Akin later apologized for his comment, but if you view the notorious interview in its entirety you will see that he does not seriously consider the mental or physical health of women. After the “legitimate rape” comment, he goes on to say, “I think there should be some punishment, but the punishment ought to be of the rapist, and not attacking the child.” Though I commend Akin for wanting to punish the rapist, he fails to even mention the victim, the woman. In addition, Akin has had a poor record on this issue. Last year, he supported a bill that would have narrowed the definition of rape. The bill also would have limited abortion rights only to victims of “forcible rape.” No matter what your views on abortion are, I think that we can all agree that Akin has shown that he is not particularly sympathetic to rape victims. Time and time again, Akin seems to be forgetting about the women who are the victims of this violent crime.

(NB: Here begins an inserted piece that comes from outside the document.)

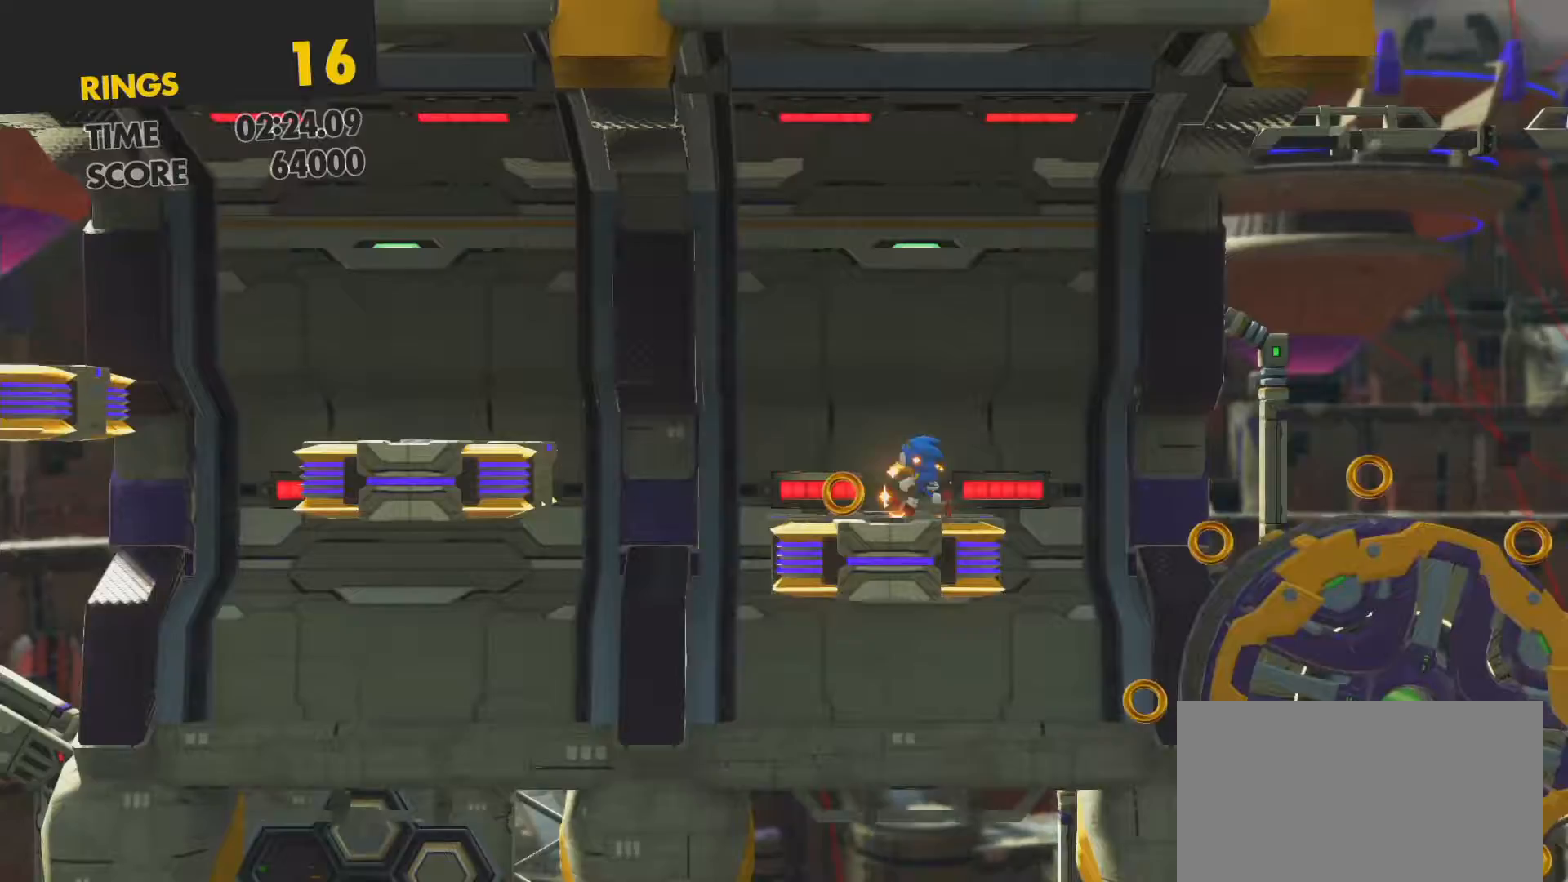
{"buttons": ["CROSS", "DPAD_RIGHT"], "left_stick": "center", "right_stick": "center", "events": [[100, "DPAD_RIGHT", "down"], [317, "CROSS", "down"]]}
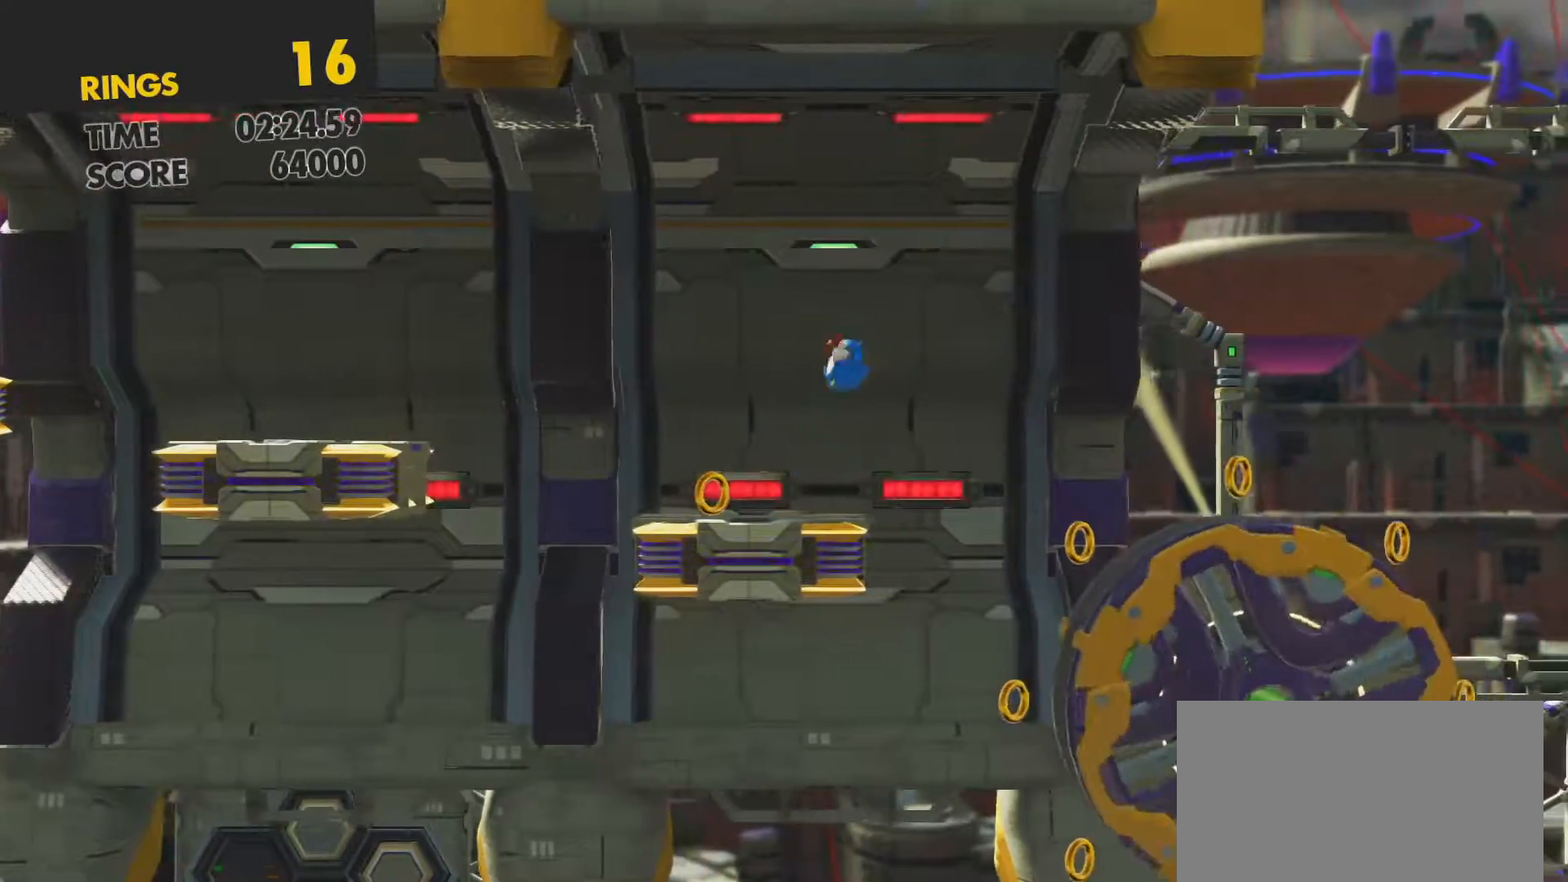
{"buttons": ["DPAD_RIGHT"], "left_stick": "center", "right_stick": "center", "events": [[100, "CROSS", "up"]]}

As a young woman, it is extremely disheartening to see that there are elected officials who do not fully understand or appreciate serious issues that are important to women. Young women today are told that they can do anything and be anything. However, girls are receiving mixed messages. They can be lawyers, doctors, scientists, or even the first woman president, and yet if they are raped the legitimacy of that devastating crime may be questioned. The only way to fight against the ignorance that fuels this mixed message is to support rape survivors and continue to challenge these ill-informed and insensitive statements.
“Legitimate rape.” I hope I never have to hear those two words said together again!
Note: The Obama Administration and Sandra Fluke are speaking out on this issue. In a press conference President Obama derailed Akin’s statement. Obama stated, “The views expressed were offensive. Rape is rape.”